850 Miners idle over 1 man

1926 Three Blantyre Miners at Priory Colliery

1926 Three Blantyre Miners at Priory Colliery


The failure of an underground coal-cutting machineman to turn up for his work on the evening of Sunday 7th August 1938 and the consequent refusal of the pit manager on the following Monday night to allow him to start was responsible for 850 men being idle at Priory Colliery. The Blantyre pit, belonging to William Baird & Co., Ltd. On the one machineman being forbidden to go to work, the other machinemen in both pits refused to start. A meeting of miners was held at the colliery on the Tuesday morning, and they also decided not to start until the man had been reinstated. The failure of the machineman to turn up for work on the Sunday night was a breach of an agreement existing between the manager and the machinemen.

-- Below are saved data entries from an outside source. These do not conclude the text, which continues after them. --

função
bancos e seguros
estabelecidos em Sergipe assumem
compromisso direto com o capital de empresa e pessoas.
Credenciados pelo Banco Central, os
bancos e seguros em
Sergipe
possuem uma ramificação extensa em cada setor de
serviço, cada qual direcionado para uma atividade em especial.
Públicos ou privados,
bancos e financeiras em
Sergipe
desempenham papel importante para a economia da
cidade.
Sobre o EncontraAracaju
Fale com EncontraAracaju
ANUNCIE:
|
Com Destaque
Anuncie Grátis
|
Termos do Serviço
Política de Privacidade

When a machineman was unable to take up duty he was required to notify the manager or overman, and thus allow the officials to make arrangements to got a man to do his work , as machinemen are the most important class of workmen in the colliery.  The manager told a local reporter that he might have overlooked the man’s failure to turn up, but this was the second occasion on which the man had failed to notify them of his inability to attend work. The manager also stated that no overture had been made to him throughout the day by the idle men.

The dispute was settled on Wed 10th August 1938, when seeing that 850 men were on track to lose wages, the machineman took it upon himself to apologise to the manager, which was accepted quickly.